GIVEN TASK: State how many lines in the rows below contain the string "common", treating uppercase and lowercase letters as distinct. Give only the number.

PROVIDED RECORDS:
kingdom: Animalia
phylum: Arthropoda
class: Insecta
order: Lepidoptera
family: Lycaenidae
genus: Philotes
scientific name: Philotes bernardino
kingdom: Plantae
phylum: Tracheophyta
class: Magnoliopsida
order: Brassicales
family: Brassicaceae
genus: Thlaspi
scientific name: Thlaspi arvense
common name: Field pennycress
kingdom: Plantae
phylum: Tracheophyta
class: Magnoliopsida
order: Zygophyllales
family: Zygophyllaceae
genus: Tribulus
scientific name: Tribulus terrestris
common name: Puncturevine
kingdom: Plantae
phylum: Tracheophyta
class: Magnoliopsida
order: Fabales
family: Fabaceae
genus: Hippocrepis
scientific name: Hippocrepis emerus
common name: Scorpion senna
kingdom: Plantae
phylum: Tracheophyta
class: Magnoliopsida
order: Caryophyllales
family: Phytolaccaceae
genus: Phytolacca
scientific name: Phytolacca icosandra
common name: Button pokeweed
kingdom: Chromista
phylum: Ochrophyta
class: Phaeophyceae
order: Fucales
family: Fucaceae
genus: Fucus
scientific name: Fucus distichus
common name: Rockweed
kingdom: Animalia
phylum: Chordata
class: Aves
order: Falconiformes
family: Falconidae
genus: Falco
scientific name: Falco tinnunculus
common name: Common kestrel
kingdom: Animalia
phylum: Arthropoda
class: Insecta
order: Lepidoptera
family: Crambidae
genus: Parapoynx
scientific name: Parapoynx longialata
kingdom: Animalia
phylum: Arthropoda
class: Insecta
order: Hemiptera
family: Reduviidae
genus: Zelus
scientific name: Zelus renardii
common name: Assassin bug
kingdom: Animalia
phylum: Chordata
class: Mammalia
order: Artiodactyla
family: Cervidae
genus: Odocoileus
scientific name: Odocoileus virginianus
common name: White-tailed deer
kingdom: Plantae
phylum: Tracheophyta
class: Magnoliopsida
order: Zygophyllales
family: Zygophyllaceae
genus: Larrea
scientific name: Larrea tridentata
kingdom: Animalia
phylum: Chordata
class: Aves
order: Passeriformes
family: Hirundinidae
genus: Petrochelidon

PROBLEM SOLUTION: 8